# Need 2000$ map for cs 1.6



## ravi847 (Mar 9, 2014)

guys I need the 2000$ map for cs 1.6. I searched the internet but I can't find it , all I keep getting is the same map for cs Source or condition zero but never for CS 1.6. Can someone help me out, I used to play in it when I was in Kota and I really liked that map.


----------



## Vyom (Mar 9, 2014)

No one can lend you $2000 for a map of cs 1.6.

Maybe some rich kid can do. I am no rich. So nvm.


----------



## snap (Mar 9, 2014)

Vyom said:


> No one can lend you $2000 for a map of cs 1.6.
> 
> Maybe some rich kid can do. I am no rich. So nvm.



lol i think he is talking about this map GAMEBANANA: 2000$ (Counter-Strike: Source > Maps > Fight Yard)


----------



## ashs1 (Mar 9, 2014)




----------



## ravi847 (Mar 10, 2014)

snap said:


> lol i think he is talking about this map GAMEBANANA: 2000$ (Counter-Strike: Source > Maps > Fight Yard)



That is exactly the map that I'm talking about.
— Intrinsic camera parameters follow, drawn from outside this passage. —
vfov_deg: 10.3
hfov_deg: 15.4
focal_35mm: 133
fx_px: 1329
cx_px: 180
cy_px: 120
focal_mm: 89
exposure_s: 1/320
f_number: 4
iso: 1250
But as I mentioned above I need that map for CS 1.6. Can someone pls help???


----------



## Niilesh (Mar 10, 2014)

I found it in like 2 min by google 
*en.serverklan.net/index.php?file=HLDownload2&typpage=chargemap&typejeux=cs&map=$2000$

Didn't test it though


----------



## flyingcow (Mar 10, 2014)

its like the first result in google buddy, but here you go anyways 
*www.17buddies.net/17b2/View/Map/16755/$2000$.html
do you know where to put the map?
if not,
put it in cstrike\maps


----------



## gameranand (Mar 11, 2014)

Vyom said:


> No one can lend you $2000 for a map of cs 1.6.
> 
> Maybe some rich kid can do. I am no rich. So nvm.


----------



## arijitsinha (Mar 11, 2014)

Vyom said:


> No one can lend you $2000 for a map of cs 1.6.
> 
> Maybe some rich kid can do. I am no rich. So nvm.
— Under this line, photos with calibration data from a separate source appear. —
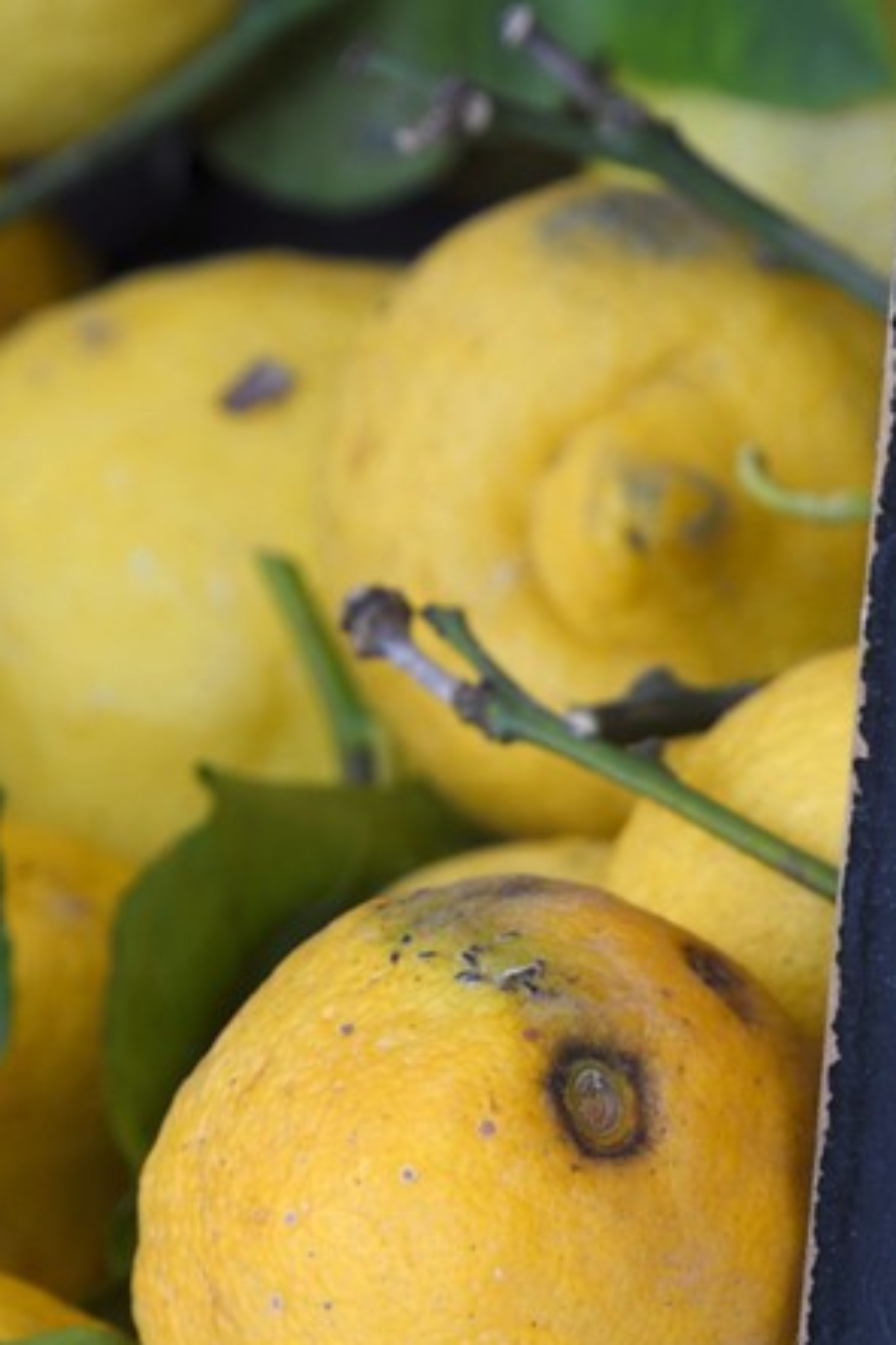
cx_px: 1341
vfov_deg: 13.0
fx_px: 5376
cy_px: 2326
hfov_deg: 9.3
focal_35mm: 144
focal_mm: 40
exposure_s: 1/60
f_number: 7.1
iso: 200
This should go to the dumbest thread.


----------



## Piyush (Mar 11, 2014)

I hope that Vyom was being sarcastic


----------



## Vyom (Mar 11, 2014)

I no sarcasm about me being no rich.


----------



## gameranand (Mar 11, 2014)

Vyom said:


> I no sarcasm about me being no rich.



Dude that was name of map, not price of the map.


----------



## theserpent (Mar 11, 2014)

Actually even I read it as Need 2000$ For a map


----------



## Vyom (Mar 12, 2014)

gameranand said:


> Dude that was name of map, not price of the map.



$2000 just for a 'name' of the map... not even actual map.


----------



## ravi847 (Mar 12, 2014)

guys thanx but the maps that you all are suggesting are for CS source or condition zero
But i need that map for cs 1.6 so can u give me link for that map for CS 1.6


----------



## kalam_gohab (Mar 12, 2014)

You mad bro ?>


----------



## gameranand (Mar 12, 2014)

Vyom said:


> $2000 just for a 'name' of the map... not even actual map.
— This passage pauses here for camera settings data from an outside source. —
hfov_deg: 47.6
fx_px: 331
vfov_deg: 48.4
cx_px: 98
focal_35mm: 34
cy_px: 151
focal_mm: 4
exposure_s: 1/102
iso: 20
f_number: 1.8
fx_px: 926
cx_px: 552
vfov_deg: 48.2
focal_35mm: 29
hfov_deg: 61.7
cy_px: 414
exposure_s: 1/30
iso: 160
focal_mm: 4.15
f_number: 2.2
Ah.....no, Its name is already 2000$ and he want that particular map for CS 1.6


----------



## ravi847 (Mar 13, 2014)

gameranand said:


> Ah.....no, Its name is already 2000$ and he want that particular map for CS 1.6


YES that is exactly what I'm asking for , thank you for understanding


----------



## flyingcow (Mar 13, 2014)

sorry for my mis judgement but i posted a css link 
i tried to search foe 10 mins but still couldnt find a  $2000$ for cs 1.6....
it is really hard guys..

- - - Updated - - -

here ill uplod it for you...
put
.bsp in cstrike/maps
.wad in cstrike

*www.sendspace.com/file/mrjv55


----------



## ravi847 (Mar 13, 2014)

This map is a slight variation of the one I was asking for.
But this will have to do. Thanks for you efforts


----------



## Vyom (Mar 13, 2014)

flyingcow said:


> here ill uplod it for you...



You gave away a $2000 map for free!!


----------



## gameranand (Mar 13, 2014)

Vyom said:


> You gave away a $2000 map for free!!



Holy ****....you still didn't get it. 2000$ is name of the map not the damn cost.


----------



## Vyom (Mar 13, 2014)

gameranand said:


> Holy ****....you still didn't get it. 2000$ is name of the map not the damn cost.



Damn. I do get it now.
So, you just gave away $2000 for a "name" of the map. Not even an actual map.


----------



## ashs1 (Mar 13, 2014)

OK..Now you're screwing with Everyone !


----------



## flyingcow (Mar 14, 2014)

Vyom said:


> You gave away a $2000 map for free!!


yep, thats how i roll...


----------



## gameranand (Mar 14, 2014)

Vyom said:


> Damn. I do get it now.
> So, you just gave away $2000 for a "name" of the map. Not even an actual map.



Yeah thats right.


----------



## Vyom (Mar 14, 2014)

So as LFC would have said, "Wum successfull".
It took you so long to get it ..


----------



## gameranand (Mar 14, 2014)

Vyom said:


> So as LFC would have said, "Wum successfull".
> It took you so long to get it ..



More or less...what can I say, I am a stupid guy.


----------



## Digital Fragger (Mar 18, 2014)

ravi847 said:


> guys thanx but the maps that you all are suggesting are for CS source or condition zero
> But i need that map for cs 1.6 so can u give me link for that map for CS 1.6


condition zero maps works for 1.6, try downloading the cscz version if you don't find one for 1.6


----------



## meetjain198 (Apr 18, 2022)

ravi847 said:


> guys I need the 2000$ map for cs 1.6. I searched the internet but I can't find it , all I keep getting is the same map for cs Source or condition zero but never for CS 1.6. Can someone help me out, I used to play in it when I was in Kota and I really liked that map.


i have this map if you want reply


----------



## Desmond (Apr 19, 2022)

meetjain198 said:


> i have this map if you want reply


You are replying to a post written in 2014.

Locking this thread.


----------